# ? About Clipping Dairy Buck



## mdlopez (Feb 4, 2013)

Ok, I feel like this is a stupid question, but I have looked all over and found everything else about clipping a buck but nobody says whether you clip their jewels!?! The closest I could find is that you clip them "like a doe except for their beard", so since you clip the doe's udder, do you also clip the buck's package? (I'm being careful not to say something that gets removed. )

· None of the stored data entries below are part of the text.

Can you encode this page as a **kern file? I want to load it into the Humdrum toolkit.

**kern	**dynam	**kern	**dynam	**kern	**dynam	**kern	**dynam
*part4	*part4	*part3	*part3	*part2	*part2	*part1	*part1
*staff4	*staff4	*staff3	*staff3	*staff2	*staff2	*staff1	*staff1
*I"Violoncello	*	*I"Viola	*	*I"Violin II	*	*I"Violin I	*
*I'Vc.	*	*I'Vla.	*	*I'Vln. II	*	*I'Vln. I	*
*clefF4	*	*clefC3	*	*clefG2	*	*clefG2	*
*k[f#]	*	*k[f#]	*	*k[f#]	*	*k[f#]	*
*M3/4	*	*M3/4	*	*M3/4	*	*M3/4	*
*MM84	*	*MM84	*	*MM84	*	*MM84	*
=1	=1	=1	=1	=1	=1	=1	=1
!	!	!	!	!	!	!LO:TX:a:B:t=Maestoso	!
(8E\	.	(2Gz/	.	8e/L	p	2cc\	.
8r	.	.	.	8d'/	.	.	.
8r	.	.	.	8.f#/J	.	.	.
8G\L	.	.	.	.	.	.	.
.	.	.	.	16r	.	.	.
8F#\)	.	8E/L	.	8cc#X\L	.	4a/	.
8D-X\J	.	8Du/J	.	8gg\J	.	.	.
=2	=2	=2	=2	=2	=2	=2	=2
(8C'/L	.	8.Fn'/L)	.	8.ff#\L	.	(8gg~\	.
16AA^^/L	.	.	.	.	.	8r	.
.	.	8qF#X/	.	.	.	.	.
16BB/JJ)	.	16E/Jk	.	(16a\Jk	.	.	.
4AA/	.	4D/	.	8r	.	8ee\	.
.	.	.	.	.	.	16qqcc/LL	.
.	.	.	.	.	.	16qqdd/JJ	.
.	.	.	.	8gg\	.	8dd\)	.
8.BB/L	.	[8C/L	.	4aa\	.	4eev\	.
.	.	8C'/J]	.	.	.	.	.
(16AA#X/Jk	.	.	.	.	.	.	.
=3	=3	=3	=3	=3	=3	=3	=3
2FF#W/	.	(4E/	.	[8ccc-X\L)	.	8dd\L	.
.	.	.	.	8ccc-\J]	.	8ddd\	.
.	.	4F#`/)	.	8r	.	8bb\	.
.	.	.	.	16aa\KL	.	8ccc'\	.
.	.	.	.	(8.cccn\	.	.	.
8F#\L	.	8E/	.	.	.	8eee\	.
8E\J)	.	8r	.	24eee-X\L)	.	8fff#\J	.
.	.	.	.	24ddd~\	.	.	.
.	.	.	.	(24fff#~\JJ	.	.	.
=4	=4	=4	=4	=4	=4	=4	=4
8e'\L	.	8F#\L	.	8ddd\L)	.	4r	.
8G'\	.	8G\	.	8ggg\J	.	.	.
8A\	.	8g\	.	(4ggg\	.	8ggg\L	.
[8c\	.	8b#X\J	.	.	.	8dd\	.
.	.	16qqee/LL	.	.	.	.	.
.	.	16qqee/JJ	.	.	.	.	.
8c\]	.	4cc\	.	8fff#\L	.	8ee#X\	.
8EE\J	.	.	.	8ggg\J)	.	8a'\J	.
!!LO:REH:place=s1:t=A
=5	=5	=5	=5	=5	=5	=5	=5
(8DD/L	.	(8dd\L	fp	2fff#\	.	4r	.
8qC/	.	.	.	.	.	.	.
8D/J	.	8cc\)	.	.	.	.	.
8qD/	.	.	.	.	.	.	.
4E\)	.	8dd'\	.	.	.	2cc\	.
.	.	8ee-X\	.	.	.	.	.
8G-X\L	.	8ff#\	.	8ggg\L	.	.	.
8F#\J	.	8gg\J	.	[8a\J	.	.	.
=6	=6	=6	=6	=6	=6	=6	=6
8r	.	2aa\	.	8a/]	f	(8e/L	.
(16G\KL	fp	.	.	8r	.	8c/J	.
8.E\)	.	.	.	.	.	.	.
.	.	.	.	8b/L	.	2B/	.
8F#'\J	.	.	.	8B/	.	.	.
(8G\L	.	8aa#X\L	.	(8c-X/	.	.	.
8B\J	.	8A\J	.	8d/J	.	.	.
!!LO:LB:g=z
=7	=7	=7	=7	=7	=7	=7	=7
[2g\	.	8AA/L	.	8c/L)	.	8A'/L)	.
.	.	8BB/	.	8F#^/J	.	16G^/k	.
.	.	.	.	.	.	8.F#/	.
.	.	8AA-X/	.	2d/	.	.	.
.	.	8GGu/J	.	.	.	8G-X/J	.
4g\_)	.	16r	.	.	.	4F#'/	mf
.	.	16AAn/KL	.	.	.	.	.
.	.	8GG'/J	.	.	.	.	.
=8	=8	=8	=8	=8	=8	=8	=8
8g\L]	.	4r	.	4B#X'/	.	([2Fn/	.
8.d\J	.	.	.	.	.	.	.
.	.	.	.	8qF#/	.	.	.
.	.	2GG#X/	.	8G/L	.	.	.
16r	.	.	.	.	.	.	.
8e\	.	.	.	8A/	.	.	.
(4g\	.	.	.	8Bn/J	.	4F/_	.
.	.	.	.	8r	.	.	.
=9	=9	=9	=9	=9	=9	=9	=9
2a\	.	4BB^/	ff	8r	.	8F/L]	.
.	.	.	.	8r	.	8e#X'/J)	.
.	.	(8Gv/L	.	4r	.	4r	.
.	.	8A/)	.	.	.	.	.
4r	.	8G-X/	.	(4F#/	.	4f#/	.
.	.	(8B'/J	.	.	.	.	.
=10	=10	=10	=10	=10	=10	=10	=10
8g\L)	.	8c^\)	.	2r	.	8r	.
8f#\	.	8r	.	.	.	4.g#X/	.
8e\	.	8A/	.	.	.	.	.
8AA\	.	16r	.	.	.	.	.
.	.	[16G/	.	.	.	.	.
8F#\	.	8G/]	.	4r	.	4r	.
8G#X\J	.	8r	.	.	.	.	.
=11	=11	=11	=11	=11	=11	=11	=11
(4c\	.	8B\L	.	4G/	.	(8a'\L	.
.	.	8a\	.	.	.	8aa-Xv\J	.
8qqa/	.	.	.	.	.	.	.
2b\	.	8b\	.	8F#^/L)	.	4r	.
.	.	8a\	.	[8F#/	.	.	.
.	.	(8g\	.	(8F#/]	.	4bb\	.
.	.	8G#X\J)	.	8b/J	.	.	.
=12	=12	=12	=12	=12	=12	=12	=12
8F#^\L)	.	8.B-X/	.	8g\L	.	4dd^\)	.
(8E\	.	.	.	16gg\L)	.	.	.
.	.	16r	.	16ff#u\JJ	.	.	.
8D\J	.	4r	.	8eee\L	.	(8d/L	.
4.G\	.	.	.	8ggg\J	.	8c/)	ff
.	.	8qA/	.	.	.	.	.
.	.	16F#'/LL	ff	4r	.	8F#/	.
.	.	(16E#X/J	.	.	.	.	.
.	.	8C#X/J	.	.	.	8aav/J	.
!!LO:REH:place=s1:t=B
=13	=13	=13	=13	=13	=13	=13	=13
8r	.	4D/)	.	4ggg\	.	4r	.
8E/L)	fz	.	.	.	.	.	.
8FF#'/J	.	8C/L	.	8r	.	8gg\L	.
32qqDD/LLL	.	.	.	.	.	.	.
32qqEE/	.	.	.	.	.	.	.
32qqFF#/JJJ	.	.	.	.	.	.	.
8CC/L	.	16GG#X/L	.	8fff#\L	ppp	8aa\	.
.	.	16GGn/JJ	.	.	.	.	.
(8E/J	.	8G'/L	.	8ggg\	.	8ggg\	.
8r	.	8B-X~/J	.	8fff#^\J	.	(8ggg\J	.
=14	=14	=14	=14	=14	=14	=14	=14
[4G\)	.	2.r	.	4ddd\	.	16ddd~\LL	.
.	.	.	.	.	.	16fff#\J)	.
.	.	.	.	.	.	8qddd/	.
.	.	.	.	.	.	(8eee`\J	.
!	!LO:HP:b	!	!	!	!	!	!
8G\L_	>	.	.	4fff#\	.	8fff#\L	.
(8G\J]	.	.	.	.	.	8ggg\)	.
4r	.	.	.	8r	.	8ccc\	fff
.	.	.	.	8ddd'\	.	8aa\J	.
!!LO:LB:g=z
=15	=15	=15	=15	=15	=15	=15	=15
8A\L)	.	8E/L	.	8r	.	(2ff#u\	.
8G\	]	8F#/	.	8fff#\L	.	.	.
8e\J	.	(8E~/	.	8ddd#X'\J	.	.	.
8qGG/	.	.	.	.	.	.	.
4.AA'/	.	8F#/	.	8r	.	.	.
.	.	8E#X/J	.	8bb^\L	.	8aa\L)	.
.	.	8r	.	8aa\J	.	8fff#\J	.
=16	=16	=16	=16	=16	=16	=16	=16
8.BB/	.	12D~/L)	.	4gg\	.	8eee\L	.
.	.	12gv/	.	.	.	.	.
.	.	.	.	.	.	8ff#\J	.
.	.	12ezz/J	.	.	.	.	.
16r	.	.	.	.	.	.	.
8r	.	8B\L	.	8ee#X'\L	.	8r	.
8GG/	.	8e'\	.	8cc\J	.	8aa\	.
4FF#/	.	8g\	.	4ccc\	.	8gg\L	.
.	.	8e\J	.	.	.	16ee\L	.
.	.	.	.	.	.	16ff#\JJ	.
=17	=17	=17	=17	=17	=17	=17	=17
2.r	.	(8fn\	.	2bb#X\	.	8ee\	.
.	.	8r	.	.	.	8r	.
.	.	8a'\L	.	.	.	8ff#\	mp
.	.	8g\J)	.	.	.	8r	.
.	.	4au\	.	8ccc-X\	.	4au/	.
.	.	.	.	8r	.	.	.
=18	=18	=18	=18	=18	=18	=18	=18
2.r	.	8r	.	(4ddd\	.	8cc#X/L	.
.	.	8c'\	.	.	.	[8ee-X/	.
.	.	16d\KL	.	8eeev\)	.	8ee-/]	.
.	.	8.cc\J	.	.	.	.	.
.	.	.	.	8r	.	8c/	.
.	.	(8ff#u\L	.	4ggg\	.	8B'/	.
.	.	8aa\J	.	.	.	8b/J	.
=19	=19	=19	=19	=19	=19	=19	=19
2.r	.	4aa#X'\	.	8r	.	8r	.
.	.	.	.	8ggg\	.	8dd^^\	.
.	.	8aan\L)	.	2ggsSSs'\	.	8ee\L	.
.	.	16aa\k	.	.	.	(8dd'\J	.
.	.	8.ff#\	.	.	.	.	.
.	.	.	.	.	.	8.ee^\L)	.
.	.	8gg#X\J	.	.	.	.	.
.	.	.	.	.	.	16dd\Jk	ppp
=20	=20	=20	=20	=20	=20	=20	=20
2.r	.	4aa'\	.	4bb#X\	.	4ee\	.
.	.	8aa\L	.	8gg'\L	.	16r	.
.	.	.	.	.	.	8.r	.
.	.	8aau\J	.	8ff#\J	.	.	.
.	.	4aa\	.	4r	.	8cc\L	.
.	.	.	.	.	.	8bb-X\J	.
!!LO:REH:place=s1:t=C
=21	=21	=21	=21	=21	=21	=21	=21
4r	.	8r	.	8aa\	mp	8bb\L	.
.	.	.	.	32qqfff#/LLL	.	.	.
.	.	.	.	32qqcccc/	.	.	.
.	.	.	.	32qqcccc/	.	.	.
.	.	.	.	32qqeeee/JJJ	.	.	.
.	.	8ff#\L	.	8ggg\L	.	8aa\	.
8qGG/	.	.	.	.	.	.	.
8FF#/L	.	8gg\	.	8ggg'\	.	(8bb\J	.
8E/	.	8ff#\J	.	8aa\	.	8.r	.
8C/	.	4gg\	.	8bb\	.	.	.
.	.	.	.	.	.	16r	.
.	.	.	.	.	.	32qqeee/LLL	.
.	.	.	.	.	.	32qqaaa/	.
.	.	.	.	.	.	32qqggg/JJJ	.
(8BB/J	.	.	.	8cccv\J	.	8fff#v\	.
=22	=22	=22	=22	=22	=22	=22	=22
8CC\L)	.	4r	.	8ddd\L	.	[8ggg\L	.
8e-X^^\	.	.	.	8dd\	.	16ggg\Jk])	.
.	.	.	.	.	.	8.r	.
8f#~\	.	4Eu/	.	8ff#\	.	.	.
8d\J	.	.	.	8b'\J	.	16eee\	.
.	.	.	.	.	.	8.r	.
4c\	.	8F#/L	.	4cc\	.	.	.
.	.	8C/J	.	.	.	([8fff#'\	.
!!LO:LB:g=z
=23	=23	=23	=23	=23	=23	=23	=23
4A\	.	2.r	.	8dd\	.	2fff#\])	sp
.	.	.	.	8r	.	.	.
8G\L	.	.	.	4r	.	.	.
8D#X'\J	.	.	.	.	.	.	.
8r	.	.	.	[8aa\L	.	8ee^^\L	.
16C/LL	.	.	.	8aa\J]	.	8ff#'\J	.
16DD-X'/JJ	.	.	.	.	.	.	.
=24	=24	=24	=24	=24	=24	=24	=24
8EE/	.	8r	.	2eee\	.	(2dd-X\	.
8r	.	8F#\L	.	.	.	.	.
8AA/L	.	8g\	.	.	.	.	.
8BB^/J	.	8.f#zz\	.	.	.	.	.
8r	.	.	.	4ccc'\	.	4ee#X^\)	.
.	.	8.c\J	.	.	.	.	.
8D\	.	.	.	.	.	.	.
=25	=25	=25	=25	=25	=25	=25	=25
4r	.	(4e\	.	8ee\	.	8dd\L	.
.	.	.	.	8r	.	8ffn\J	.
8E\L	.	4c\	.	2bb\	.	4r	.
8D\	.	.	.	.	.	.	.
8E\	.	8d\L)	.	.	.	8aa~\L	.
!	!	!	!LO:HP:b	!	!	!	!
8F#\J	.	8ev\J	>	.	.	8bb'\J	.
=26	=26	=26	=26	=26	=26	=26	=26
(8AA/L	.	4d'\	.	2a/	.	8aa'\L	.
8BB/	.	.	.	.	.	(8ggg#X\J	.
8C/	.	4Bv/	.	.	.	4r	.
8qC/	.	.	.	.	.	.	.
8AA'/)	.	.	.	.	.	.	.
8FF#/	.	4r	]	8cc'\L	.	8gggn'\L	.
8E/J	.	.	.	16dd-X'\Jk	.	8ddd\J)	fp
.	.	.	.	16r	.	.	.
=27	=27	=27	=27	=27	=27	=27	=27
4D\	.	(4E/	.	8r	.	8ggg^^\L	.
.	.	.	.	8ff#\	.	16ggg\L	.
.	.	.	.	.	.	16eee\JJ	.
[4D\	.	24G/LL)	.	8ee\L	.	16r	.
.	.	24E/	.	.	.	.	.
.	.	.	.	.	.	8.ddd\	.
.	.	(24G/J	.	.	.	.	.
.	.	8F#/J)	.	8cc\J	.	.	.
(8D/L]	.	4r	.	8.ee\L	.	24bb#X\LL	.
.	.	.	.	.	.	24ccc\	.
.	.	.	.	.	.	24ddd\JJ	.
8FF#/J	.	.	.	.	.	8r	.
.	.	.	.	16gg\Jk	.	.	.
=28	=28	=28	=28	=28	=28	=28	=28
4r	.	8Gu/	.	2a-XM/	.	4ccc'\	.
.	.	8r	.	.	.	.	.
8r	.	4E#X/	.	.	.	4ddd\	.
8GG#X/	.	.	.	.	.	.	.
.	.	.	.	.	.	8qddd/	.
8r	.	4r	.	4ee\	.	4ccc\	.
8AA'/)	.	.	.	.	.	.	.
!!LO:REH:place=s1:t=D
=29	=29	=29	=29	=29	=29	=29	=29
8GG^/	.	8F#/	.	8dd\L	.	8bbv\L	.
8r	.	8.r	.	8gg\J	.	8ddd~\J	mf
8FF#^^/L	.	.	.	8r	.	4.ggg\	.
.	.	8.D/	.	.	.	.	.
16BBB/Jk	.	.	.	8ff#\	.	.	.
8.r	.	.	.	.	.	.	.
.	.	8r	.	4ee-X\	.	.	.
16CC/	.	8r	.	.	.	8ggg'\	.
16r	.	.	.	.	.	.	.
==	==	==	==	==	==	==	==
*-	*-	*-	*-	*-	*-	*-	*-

I know he won't like it, but I really don't want to show up at a show with a buck who has hairy privates (he's a Nigerian Dwarf) if all the other boys are smooth. At least the buck is only a year old and small enough to manage... for now! I'm glad you are all goat people and understand!


----------



## Dani-1995 (Mar 11, 2011)

I'm just sitting in for replies... never thought about this before now!


----------



## 8566 (Jul 18, 2012)

I don't
There's nothing on the scorecard for seeing/judging his jewels.


----------



## mdlopez (Feb 4, 2013)

Thanks, Elizabeth. I thought about calling you to ask the question directly, but decided to post it instead. Someone else may be wondering the same thing.


----------



## Paige (Oct 14, 2010)

The hair on their parts is generally very short, I just clip well on the inside of the legs/around the teats carefully, that will be plenty


----------